Before Lynn Conway and Carver Mead's work on chip design, the field was progressing, albeit slowly. "By the mid-1970s, digital system designers eager to create higher-performance devices were frustrated by having to use off-the-shelf large-scale-integration logic," according to Electronic Design magazine, which inducted Mead and Conway into its Hall of Fame in 2002.

The situation at the time stymied designers' efforts "to make chips sufficiently compact or cost-effective to turn their very large-scale visions into timely realities." But then Conway and Mead introduced their very large-scale integration (VLSI) methods for combining tens of thousands of transistor circuits on a single chip.

And after Mead and Conway's 1980 textbook Introduction to VLSI Design -- and its subsequent storm through the nation's universities -- engineers outside the big semiconductor companies could pump out bigger and better digital chip designs, and do it faster than ever.

Their textbook became the bible of chip designers for decades, selling over 70,000 copies.

"We distilled simple methods that opened up a creative area of electronic design that hadn't been accessible to computer engineers outside of a handful of companies," says Conway, who is now professor emerita at the University of Michigan.

Conway's background included a stint at Xerox Palo Alto Research Corp. (PARC), and she had experience in supercomputer design at IBM. For his part, Mead's Caltech background included work in device physics and integrated circuit design.

Lynn Conway

Lynn Conway Their design revolution was all about simplicity. "We figured out how to remove tons of unnecessary design rules and optimizations, so that it all came clear," says Conway.

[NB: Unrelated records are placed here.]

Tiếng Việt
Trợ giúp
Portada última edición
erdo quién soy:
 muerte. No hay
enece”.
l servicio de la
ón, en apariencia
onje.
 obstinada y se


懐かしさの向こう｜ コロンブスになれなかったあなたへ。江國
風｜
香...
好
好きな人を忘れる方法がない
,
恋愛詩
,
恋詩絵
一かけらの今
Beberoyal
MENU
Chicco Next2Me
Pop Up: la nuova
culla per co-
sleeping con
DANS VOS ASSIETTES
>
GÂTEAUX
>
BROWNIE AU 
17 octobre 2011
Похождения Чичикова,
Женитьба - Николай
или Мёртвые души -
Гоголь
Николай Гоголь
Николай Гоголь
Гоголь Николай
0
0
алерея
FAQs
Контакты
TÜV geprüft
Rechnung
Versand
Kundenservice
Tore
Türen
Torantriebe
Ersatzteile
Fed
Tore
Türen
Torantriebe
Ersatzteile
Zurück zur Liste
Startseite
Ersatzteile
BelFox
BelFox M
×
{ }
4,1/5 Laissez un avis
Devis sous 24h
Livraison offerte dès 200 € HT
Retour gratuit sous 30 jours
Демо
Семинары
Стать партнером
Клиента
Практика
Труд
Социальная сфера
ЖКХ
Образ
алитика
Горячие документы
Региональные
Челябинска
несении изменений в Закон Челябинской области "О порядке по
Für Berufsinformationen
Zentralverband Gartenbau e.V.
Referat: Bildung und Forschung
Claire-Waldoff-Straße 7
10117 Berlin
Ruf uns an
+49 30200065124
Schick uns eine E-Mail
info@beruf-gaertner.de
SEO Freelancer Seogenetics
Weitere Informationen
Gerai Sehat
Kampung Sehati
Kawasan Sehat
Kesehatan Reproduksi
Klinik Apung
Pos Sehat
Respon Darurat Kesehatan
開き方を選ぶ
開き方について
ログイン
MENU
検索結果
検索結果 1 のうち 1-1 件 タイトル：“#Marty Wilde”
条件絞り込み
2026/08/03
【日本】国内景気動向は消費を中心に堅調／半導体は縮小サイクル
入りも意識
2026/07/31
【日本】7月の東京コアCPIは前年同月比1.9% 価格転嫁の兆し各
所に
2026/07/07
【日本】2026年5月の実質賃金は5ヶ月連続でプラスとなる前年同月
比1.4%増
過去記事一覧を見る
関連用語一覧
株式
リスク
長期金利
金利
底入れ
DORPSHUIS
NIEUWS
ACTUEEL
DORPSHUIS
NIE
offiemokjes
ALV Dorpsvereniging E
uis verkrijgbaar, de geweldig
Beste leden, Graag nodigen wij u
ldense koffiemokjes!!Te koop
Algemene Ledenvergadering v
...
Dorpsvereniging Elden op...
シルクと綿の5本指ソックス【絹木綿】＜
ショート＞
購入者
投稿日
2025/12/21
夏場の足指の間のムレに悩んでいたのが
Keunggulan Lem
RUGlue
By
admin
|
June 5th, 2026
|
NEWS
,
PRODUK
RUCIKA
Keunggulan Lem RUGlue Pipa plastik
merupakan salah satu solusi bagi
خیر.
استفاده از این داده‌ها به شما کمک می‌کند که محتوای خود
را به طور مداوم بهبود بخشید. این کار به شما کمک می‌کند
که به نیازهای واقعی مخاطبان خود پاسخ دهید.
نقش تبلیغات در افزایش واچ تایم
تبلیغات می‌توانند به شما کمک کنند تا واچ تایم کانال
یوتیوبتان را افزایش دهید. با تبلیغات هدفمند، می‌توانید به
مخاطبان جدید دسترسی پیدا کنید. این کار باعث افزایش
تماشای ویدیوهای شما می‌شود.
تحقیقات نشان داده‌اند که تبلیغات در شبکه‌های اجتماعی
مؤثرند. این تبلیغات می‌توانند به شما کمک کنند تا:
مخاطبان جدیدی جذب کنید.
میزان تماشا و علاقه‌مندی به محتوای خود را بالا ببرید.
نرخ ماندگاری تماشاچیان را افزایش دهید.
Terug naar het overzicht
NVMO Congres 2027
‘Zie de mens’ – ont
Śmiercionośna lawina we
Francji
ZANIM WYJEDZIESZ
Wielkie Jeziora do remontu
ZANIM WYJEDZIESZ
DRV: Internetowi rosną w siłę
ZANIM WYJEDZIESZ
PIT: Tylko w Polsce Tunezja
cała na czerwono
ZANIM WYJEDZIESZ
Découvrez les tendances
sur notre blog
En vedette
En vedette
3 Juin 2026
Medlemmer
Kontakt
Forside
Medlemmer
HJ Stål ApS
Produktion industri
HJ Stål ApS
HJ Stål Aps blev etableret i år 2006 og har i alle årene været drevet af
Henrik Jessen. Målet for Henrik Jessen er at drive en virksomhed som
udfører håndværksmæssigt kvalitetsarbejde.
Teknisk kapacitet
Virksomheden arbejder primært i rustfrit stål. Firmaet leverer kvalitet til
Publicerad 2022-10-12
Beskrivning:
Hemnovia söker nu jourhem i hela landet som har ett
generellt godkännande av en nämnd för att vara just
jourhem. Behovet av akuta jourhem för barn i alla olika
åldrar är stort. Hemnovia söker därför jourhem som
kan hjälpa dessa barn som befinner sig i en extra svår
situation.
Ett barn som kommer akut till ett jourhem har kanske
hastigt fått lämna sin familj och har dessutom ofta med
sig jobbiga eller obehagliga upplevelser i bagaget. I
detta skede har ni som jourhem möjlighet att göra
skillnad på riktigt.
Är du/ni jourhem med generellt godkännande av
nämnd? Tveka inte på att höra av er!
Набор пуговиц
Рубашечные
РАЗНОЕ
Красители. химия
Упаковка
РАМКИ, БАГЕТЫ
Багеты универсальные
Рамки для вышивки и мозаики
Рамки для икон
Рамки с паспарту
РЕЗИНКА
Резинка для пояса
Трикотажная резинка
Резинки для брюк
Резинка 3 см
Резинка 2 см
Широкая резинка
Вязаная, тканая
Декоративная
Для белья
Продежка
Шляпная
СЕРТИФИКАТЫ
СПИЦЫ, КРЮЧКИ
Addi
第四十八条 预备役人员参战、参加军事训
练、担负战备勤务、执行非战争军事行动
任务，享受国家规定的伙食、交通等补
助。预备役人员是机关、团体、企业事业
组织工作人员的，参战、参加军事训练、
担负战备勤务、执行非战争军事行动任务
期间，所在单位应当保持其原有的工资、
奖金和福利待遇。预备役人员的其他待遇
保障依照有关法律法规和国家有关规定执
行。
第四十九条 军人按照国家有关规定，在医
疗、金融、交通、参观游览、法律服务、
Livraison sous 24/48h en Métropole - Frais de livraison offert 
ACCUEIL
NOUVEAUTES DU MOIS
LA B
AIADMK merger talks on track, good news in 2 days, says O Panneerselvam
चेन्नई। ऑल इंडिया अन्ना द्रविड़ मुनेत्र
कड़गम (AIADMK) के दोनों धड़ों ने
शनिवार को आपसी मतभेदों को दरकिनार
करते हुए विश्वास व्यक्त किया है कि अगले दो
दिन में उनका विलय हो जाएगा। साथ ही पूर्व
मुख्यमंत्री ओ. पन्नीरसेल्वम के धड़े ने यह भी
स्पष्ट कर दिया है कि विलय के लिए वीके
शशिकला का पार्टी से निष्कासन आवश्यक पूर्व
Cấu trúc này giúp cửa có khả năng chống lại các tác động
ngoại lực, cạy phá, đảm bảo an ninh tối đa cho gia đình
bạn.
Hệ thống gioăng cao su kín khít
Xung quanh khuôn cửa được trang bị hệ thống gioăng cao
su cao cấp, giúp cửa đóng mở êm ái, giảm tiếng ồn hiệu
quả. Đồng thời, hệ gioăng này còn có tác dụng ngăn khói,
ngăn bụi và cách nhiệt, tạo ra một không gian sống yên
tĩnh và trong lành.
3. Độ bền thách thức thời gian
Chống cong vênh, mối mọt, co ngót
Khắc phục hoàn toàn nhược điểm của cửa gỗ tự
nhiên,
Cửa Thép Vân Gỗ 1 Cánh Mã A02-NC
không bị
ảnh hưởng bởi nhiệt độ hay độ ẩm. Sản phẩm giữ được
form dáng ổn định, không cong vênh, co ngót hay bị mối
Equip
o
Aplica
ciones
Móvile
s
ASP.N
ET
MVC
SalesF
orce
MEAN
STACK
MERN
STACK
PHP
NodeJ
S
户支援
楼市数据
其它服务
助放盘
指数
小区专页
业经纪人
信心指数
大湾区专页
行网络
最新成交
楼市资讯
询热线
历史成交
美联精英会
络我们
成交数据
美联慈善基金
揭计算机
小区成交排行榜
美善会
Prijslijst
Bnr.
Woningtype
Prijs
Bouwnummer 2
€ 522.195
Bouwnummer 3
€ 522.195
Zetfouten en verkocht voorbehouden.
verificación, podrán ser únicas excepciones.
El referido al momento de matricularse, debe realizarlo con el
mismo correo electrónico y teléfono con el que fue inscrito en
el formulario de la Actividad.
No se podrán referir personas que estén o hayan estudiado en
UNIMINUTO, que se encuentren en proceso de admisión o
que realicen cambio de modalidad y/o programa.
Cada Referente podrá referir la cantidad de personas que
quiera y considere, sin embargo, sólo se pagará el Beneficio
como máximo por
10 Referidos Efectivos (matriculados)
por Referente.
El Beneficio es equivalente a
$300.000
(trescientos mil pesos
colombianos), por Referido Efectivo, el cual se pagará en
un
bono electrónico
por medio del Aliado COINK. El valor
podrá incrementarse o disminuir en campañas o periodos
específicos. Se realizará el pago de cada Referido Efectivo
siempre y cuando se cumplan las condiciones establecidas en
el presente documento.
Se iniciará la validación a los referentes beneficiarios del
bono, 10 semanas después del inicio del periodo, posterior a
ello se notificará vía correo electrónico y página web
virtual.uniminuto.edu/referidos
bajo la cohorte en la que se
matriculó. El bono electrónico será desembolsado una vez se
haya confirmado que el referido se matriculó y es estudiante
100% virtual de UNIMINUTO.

This was in contrast to the way chip designers at the time worked -- with different teams working on different aspects of chip design. The end result was usually far more complicated than necessary.

"We visualized a more streamlined way to do it, and we could see it was dynamite," she says. Their ideas also opened the door for innovative VLSI computer-aided design (CAD) tools that ran efficiently on personal computers. The small computers were then in just early stages of development. Conway and Mead saw that PCs would become ever more powerful as chip densities inexorably increased.